O mais importante é que, em todo o mundo, ambos estão vivenciando a mesma coisa. Embora tenham seguidores leais, desagradam tanto aos seus detratores que reagem emocionalmente, com a própria coragem. Isso é compreensível do ponto de vista emocional, mas de pouca utilidade para analistas profissionais, e especialmente para alguns grandes veículos de comunicação. Em última análise, ajuda ambos, e é em parte a razão do seu sucesso, porque acabam mirando na direção errada, errando o alvo. Em outras palavras, eles podem jogar seu jogo sem considerar que sempre tentam cumprir o que disseram, especialmente quando o prometeram à sua base mais leal.

Em outras palavras, goste ou não, você deve sempre acreditar neles, especialmente se agora coincidir com uma guerra que Putin está convencido de que está vencendo. Após o fracasso da rápida tomada de Kiev, esta tem sido, há muito tempo, uma terrível guerra de atrito, causando sofrimento diário aos ucranianos.
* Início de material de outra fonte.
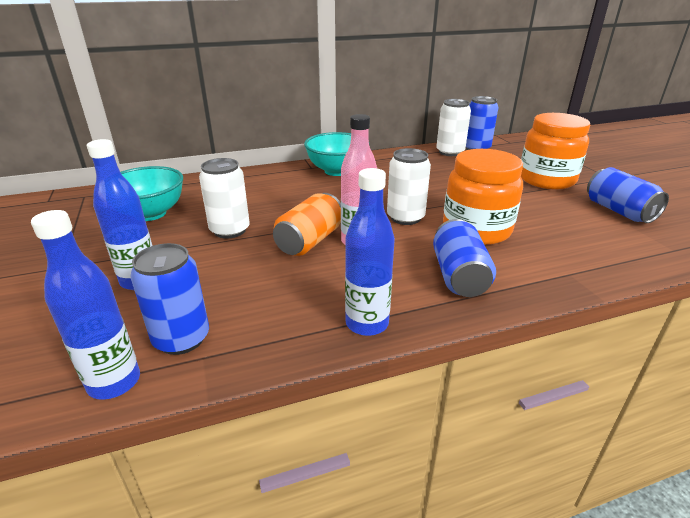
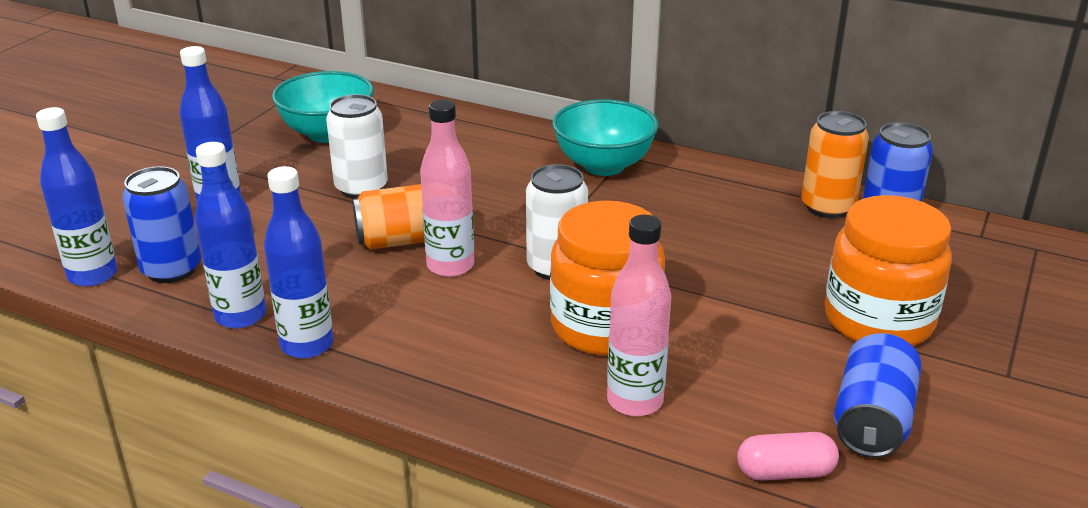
camera: 45 degrees right, 0 degrees up
blue can [433,219,496,297] -> none
white can [436,99,471,156] -> orange can [801,111,869,218]
none -> blue bottle [195,142,266,329]
none -> pink bottle [607,215,671,416]
none -> pink capsule [737,432,839,481]

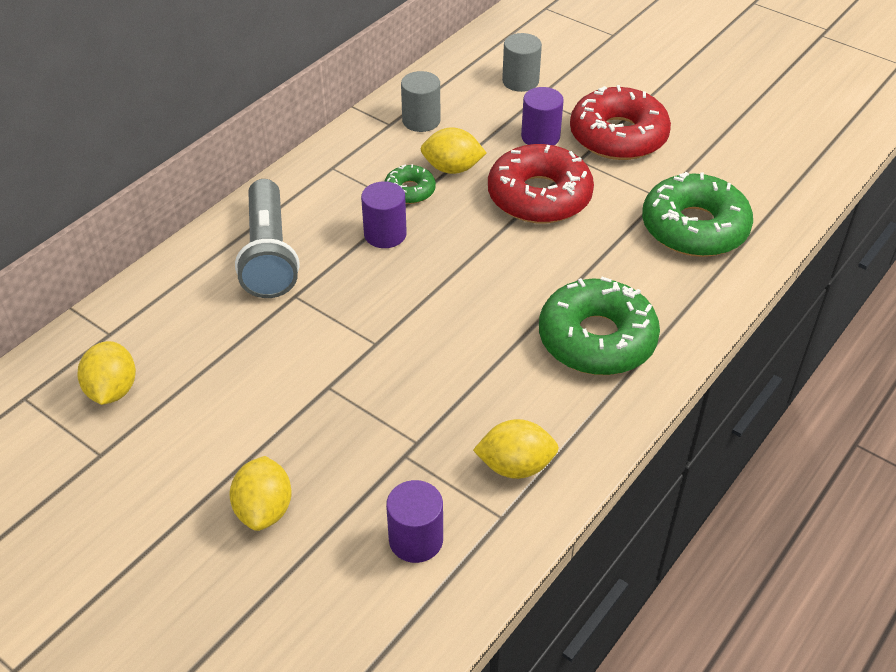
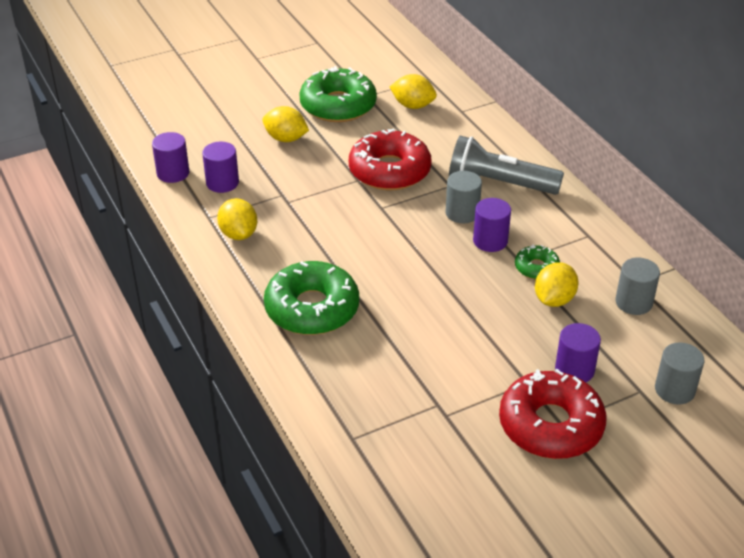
camera: 115 degrees right, 5 degrees down
yellow lemon [473,419,559,479] -> yellow lemon turned 45 degrees counterclockwise [217,198,257,240]
red donut [488,144,594,223] -> red donut moved to [349,129,432,190]
green donut [642,172,753,257] -> green donut moved to [299,66,377,122]
none -> purple cylinder [152,132,189,183]
none -> grey cylinder [446,171,482,223]

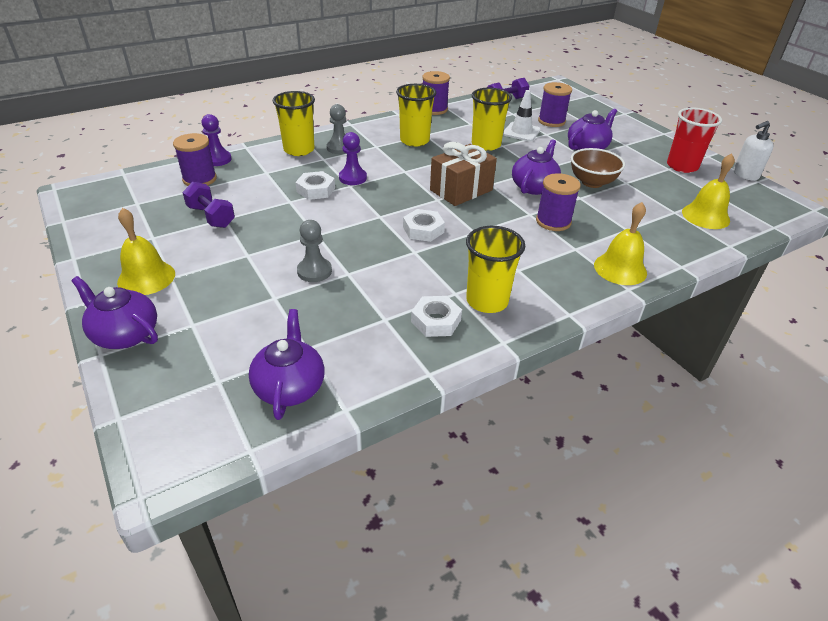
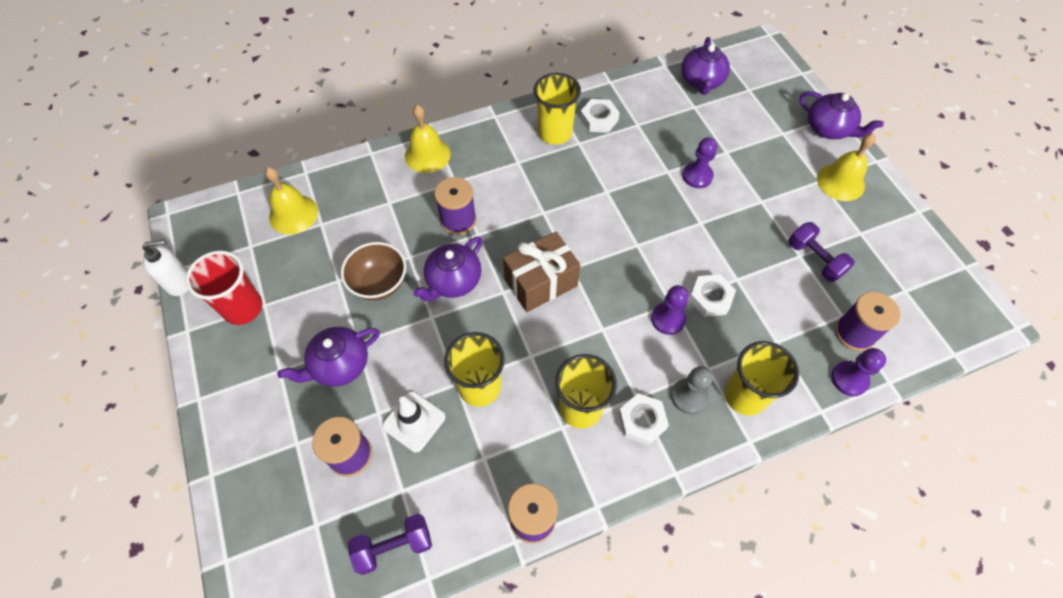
camera: 170 degrees left, 20 degrees up
grey pawn [297,220,332,282] -> purple pawn [682,137,717,188]
white nut [403,209,445,242] -> white nut moved to [618,393,669,445]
Outra coisa que eles têm em comum é que ambos não gostam de fracasso e buscam deixar um legado de seu tempo no poder. Nesse sentido, em relação ao relacionamento deles, muitos geralmente negligenciam o único precedente real de como um diálogo pode se desenvolver (não é a negociação, pelo menos não ainda). Qualquer análise deve começar revisando o relacionamento deles durante os quatro anos em que ambos foram presidentes, o que mostra uma relação normal onde, talvez por causa do MAGA, ao contrário do que se afirma, não houve concessões da Casa Branca em questões comerciais, nem no que mais interessava à Rússia, que era modificar os tratados de controle de armas que datavam da Guerra Fria. Trump chegou a aconselhar Merkel a não depender do gás russo, além de entregar mísseis portáteis Javelin à Ucrânia. Os fatos mostram isso, assim como o fato de que o que existia era uma simpatia pessoal entre eles, que Trump reconheceu em muitas ocasiões, mas aparentemente era menos importante para Putin.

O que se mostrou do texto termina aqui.